Federal Reserve Chairman Jerome Powell said Tuesday that the 2008 financial crisis accelerated major changes in the U.S. and global economies, leading to slower growth, lower inflation and lower interest rates.
Delivering remarks to a Paris economic conference, Powell said that since the depths of the Great Recession in 2008 and early 2009, growth and inflation in the United States and other countries are averaging a full percentage point lower than before.
While the U.S. labor market remains strong, uncertainties are rising amid slowing global growth and trade tensions, Powell said.

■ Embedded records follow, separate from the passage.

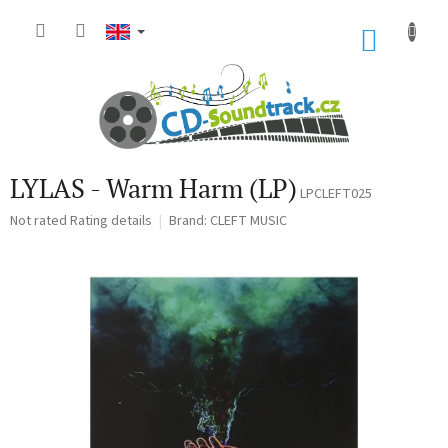
Skip
to
SHOP
content
CART
LYLAS - Warm Harm (LP)
LPCLEFT025
The
Not rated
Rating details
Brand:
CLEFT MUSIC
average
product
rating
is
0,0
out
of
5
stars.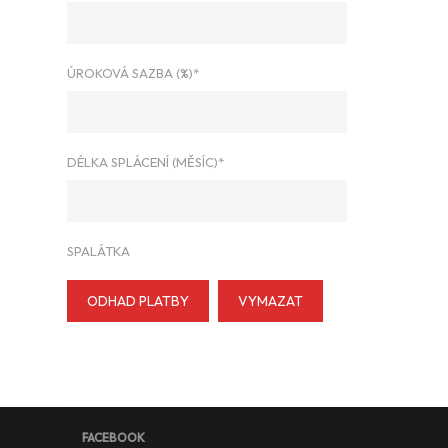
ÚROKOVÁ SAZBA (%)*
DÉLKA SPLÁCENÍ (MĚSÍC)*
SPALÁTKA
ODHAD PLATBY
VYMAZAT
FACEBOOK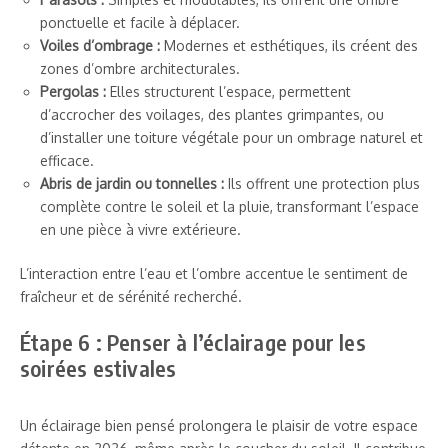
ponctuelle et facile à déplacer.
Voiles d’ombrage :
Modernes et esthétiques, ils créent des
zones d’ombre architecturales.
Pergolas :
Elles structurent l’espace, permettent
d’accrocher des voilages, des plantes grimpantes, ou
d’installer une toiture végétale pour un ombrage naturel et
efficace.
Abris de jardin ou tonnelles :
Ils offrent une protection plus
complète contre le soleil et la pluie, transformant l’espace
en une pièce à vivre extérieure.
L’interaction entre l’eau et l’ombre accentue le sentiment de
fraîcheur et de sérénité recherché.
Étape 6 : Penser à l’éclairage pour les
soirées estivales
Un éclairage bien pensé prolongera le plaisir de votre espace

He again sent a strong signal that the Fed is prepared to cut its benchmark policy rate for the first time in a decade.
He noted the need to raise the federal government’s borrowing limit and Britain’s pending departure from the European Union as additional challenges facing the economy.
“We are carefully monitoring these developments and assessing their implications for the U.S. economic outlook and inflation and will act as appropriate to sustain the expansion,” Powell said, repeating comments he made to Congress last week.

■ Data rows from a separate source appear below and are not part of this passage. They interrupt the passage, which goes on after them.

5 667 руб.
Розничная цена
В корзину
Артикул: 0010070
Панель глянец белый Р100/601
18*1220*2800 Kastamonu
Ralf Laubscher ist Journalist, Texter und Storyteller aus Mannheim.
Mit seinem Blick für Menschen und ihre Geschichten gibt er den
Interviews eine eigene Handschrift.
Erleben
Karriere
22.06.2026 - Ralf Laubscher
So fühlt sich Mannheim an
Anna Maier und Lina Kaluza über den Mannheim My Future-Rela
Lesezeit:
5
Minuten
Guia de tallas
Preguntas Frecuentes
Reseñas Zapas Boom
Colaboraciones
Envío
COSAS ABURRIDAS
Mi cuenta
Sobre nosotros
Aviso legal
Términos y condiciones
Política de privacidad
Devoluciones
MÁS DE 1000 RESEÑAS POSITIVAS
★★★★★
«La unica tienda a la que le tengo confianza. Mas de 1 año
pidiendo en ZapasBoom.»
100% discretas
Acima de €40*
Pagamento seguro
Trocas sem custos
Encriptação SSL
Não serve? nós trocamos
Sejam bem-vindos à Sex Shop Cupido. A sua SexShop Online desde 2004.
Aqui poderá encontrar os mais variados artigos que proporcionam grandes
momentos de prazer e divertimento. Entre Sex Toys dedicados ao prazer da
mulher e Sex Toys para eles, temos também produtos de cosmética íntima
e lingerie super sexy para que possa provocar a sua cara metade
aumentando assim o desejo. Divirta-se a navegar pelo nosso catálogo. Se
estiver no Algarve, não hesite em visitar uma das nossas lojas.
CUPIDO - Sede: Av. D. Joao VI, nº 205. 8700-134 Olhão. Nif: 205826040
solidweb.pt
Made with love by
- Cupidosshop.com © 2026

Those remarks last week pushed the stock market to record highs and increased expectations that the Fed will move as soon as the next meeting on July 30-31 to cut rates, undoing some of the Fed’s credit tightening from last year when it raised rates four times.
Many economists believe the Fed will cut its benchmark rate, currently in a range of 2.25% to 2.5%, by a quarter-point at the July meeting and another quarter-point in September.

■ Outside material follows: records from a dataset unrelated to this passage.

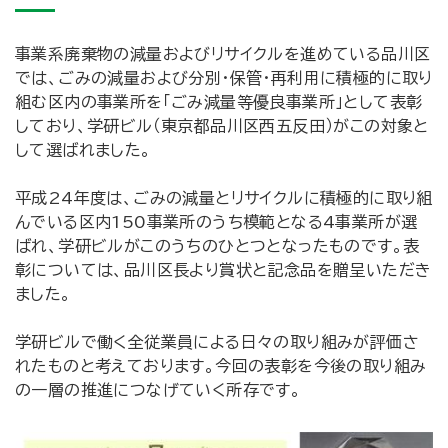
事業系廃棄物の減量およびリサイクルを進めている品川区
では、ごみの減量および分別・保管・再利用に積極的に取り
組む区内の事業所を「ごみ減量等優良事業所」として表彰
しており、学研ビル（東京都品川区西五反田）がこの対象と
して選ばれました。
平成24年度は、ごみの減量とリサイクルに積極的に取り組
んでいる区内150事業所のうち模範となる4事業所が選
ばれ、学研ビルがこのうちのひとつとなったものです。表
彰については、品川区長より賞状と記念品を贈呈いただき
ました。
学研ビルで働く全従業員による日々の取り組みが評価さ
れたものと考えております。今回の表彰を今後の取り組み
の一層の推進につなげていく所存です。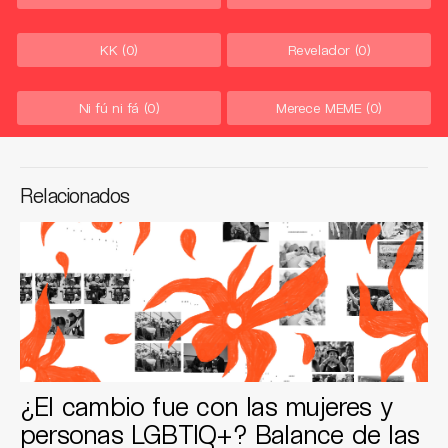
KK
(0)
Revelador
(0)
Ni fú ni fá
(0)
Merece MEME
(0)
Relacionados
¿El cambio fue con las mujeres y
personas LGBTIQ+? Balance de las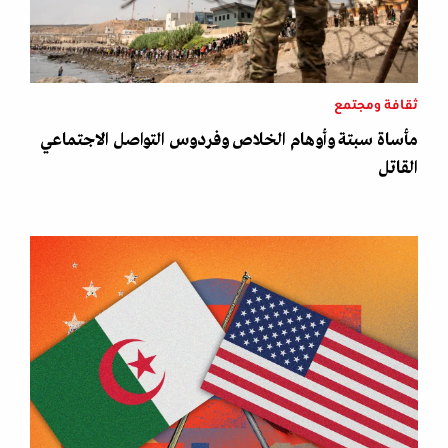
ثقافة ومجتمع
مأساة سبتة وأوهام الخلاص وفردوس التواصل الاجتماعي
القاتل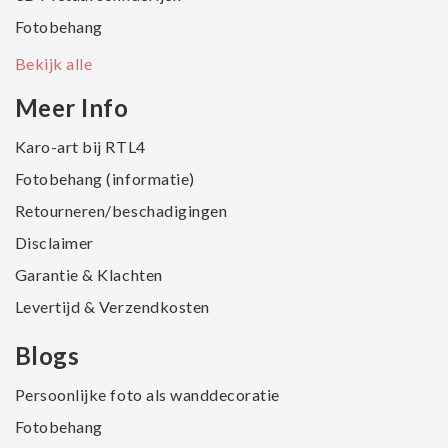
Fotobehang
Bekijk alle
Meer Info
Karo-art bij RTL4
Fotobehang (informatie)
Retourneren/beschadigingen
Disclaimer
Garantie & Klachten
Levertijd & Verzendkosten
Blogs
Persoonlijke foto als wanddecoratie
Fotobehang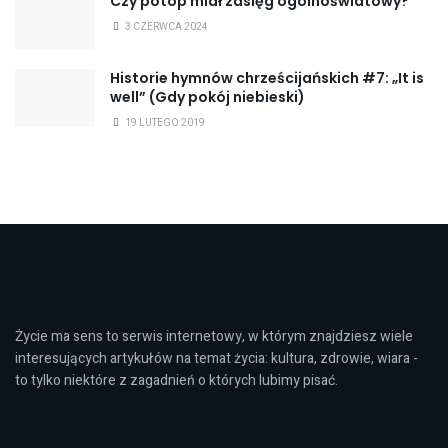
Czy potop miał zasięg ogólnoświatowy?
3 CZERWCA 2024
Historie hymnów chrześcijańskich #7: „It is
well” (Gdy pokój niebieski)
19 LUTEGO 2019
Życie ma sens to serwis internetowy, w którym znajdziesz wiele
interesujących artykułów na temat życia: kultura, zdrowie, wiara -
to tylko niektóre z zagadnień o których lubimy pisać.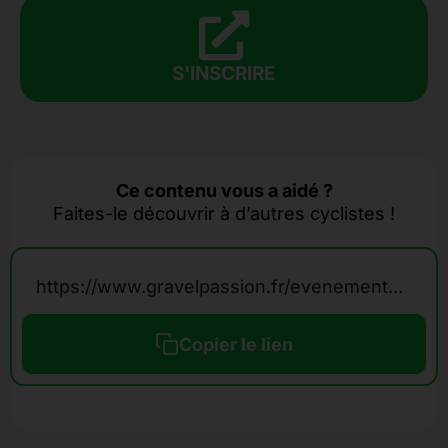
S'INSCRIRE
Ce contenu vous a aidé ?
Faites-le découvrir à d’autres cyclistes !
https://www.gravelpassion.fr/evenements-calendrier-gravel/la-gravel-n-truffes/
Copier le lien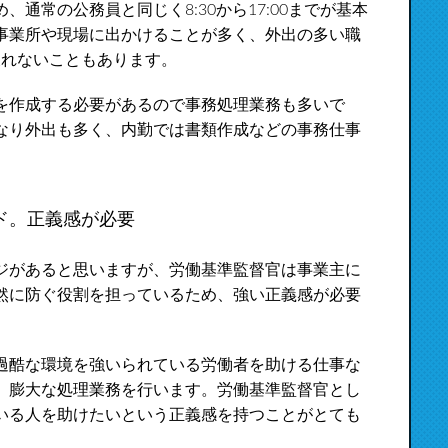
通常の公務員と同じく8:30から17:00までが基本
事業所や現場に出かけることが多く、外出の多い職
戻れないこともあります。
を作成する必要があるので事務処理業務も多いで
なり外出も多く、内勤では書類作成などの事務仕事
ド。正義感が必要
ジがあると思いますが、労働基準監督官は事業主に
然に防ぐ役割を担っているため、強い正義感が必要
過酷な環境を強いられている労働者を助ける仕事な
、膨大な処理業務を行います。労働基準監督官とし
いる人を助けたいという正義感を持つことがとても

In his remarks, Powell said the changes occurring in the global economy are presenting new challenges to the Federal Reserve and other central banks in how they manage monetary policy.
“With few exceptions we are all facing lower rates of interest, growth and inflation,” Powell said. “In a number of countries, including the United States, these declines have been accompanied by strong labor markets and a much lower unemployment rate.”
These developments, which Powell said are likely to persist, are significant because the Fed and other central banks take their cues for managing the economy from incoming economic data on growth, inflation and unemployment.
With inflation and interest rates low, the Fed must operate in an environment when its key policy rate will remain low, giving the Fed less room to cut rates if the economy weakens.
“The world in which policymakers are now operating is discretely different in important ways from the one before the Great Recession” Powell said.